Exercise instructions ▸ Return each line of the items below that contains the string "label", treating uppercase and lowercase letters as distinct.

______________________________

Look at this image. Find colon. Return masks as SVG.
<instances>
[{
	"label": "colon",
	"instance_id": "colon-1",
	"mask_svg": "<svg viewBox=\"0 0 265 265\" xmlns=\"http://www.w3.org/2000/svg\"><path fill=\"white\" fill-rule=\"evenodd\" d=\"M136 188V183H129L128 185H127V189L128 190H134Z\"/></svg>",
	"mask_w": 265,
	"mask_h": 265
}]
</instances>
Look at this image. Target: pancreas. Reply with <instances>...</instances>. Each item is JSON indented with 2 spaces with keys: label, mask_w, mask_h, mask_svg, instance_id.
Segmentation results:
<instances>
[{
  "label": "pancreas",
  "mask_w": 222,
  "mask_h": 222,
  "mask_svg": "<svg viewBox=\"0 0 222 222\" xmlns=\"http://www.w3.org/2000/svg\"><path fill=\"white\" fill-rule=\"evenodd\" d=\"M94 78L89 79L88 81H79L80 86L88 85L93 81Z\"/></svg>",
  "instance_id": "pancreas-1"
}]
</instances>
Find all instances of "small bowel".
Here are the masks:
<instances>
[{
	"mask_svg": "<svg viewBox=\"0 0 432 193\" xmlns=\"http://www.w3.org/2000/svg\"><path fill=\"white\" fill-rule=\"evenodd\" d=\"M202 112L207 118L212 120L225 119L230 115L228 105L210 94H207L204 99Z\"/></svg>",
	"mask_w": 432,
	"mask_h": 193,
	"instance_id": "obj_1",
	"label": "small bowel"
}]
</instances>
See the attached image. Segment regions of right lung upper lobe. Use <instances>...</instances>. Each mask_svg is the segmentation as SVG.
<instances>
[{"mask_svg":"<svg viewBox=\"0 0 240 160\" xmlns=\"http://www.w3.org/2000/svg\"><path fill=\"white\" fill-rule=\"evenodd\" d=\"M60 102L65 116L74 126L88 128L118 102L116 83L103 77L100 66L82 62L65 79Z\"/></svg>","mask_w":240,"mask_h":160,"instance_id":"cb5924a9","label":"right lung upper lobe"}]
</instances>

______________________________

Answer for this exercise ▸
	"label": "colon",
Look at this image. Target: pancreas. Reply with <instances>...</instances>. Each item is JSON indented with 2 spaces with keys: label, mask_w, mask_h, mask_svg, instance_id.
  "label": "pancreas",
	"label": "small bowel"
[{"mask_svg":"<svg viewBox=\"0 0 240 160\" xmlns=\"http://www.w3.org/2000/svg\"><path fill=\"white\" fill-rule=\"evenodd\" d=\"M60 102L65 116L74 126L88 128L118 102L116 83L103 77L100 66L82 62L65 79Z\"/></svg>","mask_w":240,"mask_h":160,"instance_id":"cb5924a9","label":"right lung upper lobe"}]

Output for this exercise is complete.